# DATA RECORDS:
══════
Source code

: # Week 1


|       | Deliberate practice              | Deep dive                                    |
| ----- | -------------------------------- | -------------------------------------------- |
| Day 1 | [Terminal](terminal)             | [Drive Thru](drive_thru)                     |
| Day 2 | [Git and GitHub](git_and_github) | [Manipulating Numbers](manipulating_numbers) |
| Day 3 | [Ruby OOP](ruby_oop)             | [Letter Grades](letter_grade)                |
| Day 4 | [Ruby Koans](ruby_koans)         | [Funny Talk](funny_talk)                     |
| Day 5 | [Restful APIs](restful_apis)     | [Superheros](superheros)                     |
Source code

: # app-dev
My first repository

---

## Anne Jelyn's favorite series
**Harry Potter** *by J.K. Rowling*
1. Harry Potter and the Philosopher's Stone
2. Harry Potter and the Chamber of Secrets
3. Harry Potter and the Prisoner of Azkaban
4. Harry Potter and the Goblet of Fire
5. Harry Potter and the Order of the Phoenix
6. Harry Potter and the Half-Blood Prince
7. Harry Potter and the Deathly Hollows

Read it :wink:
══════
# WORK TASK:
Write out all of the material above again, using "Daily drill" wherever "Deliberate practice" appears and keeping everything else the same.

# RESPONSE TO THE EXERCISE:
Source code

: # Week 1


|       | Daily drill              | Deep dive                                    |
| ----- | -------------------------------- | -------------------------------------------- |
| Day 1 | [Terminal](terminal)             | [Drive Thru](drive_thru)                     |
| Day 2 | [Git and GitHub](git_and_github) | [Manipulating Numbers](manipulating_numbers) |
| Day 3 | [Ruby OOP](ruby_oop)             | [Letter Grades](letter_grade)                |
| Day 4 | [Ruby Koans](ruby_koans)         | [Funny Talk](funny_talk)                     |
| Day 5 | [Restful APIs](restful_apis)     | [Superheros](superheros)                     |
Source code

: # app-dev
My first repository

---

## Anne Jelyn's favorite series
**Harry Potter** *by J.K. Rowling*
1. Harry Potter and the Philosopher's Stone
2. Harry Potter and the Chamber of Secrets
3. Harry Potter and the Prisoner of Azkaban
4. Harry Potter and the Goblet of Fire
5. Harry Potter and the Order of the Phoenix
6. Harry Potter and the Half-Blood Prince
7. Harry Potter and the Deathly Hollows

Read it :wink:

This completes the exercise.